--- Data to examine ---
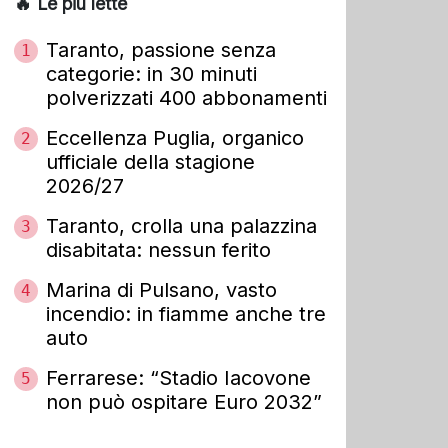
🔥 Le più lette
Taranto, passione senza
1
categorie: in 30 minuti
polverizzati 400 abbonamenti
Eccellenza Puglia, organico
2
ufficiale della stagione
2026/27
Taranto, crolla una palazzina
3
disabitata: nessun ferito
Marina di Pulsano, vasto
4
incendio: in fiamme anche tre
auto
Ferrarese: “Stadio Iacovone
5
non può ospitare Euro 2032”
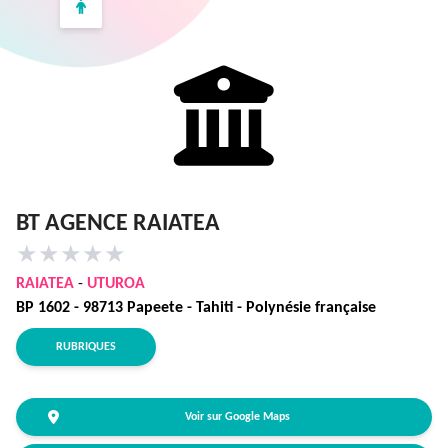
BT AGENCE RAIATEA
★
★
★
★
★
RAIATEA
-
UTUROA
BP 1602 - 98713 Papeete - Tahiti - Polynésie française
RUBRIQUES
Voir sur Google Maps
---
### Exercise requirements
Copy out every line of text in the items above without any changes, and leave out the pictures.

### Output below
🔥 Le più lette
Taranto, passione senza
1
categorie: in 30 minuti
polverizzati 400 abbonamenti
Eccellenza Puglia, organico
2
ufficiale della stagione
2026/27
Taranto, crolla una palazzina
3
disabitata: nessun ferito
Marina di Pulsano, vasto
4
incendio: in fiamme anche tre
auto
Ferrarese: “Stadio Iacovone
5
non può ospitare Euro 2032”
BT AGENCE RAIATEA
★
★
★
★
★
RAIATEA
-
UTUROA
BP 1602 - 98713 Papeete - Tahiti - Polynésie française
RUBRIQUES
Voir sur Google Maps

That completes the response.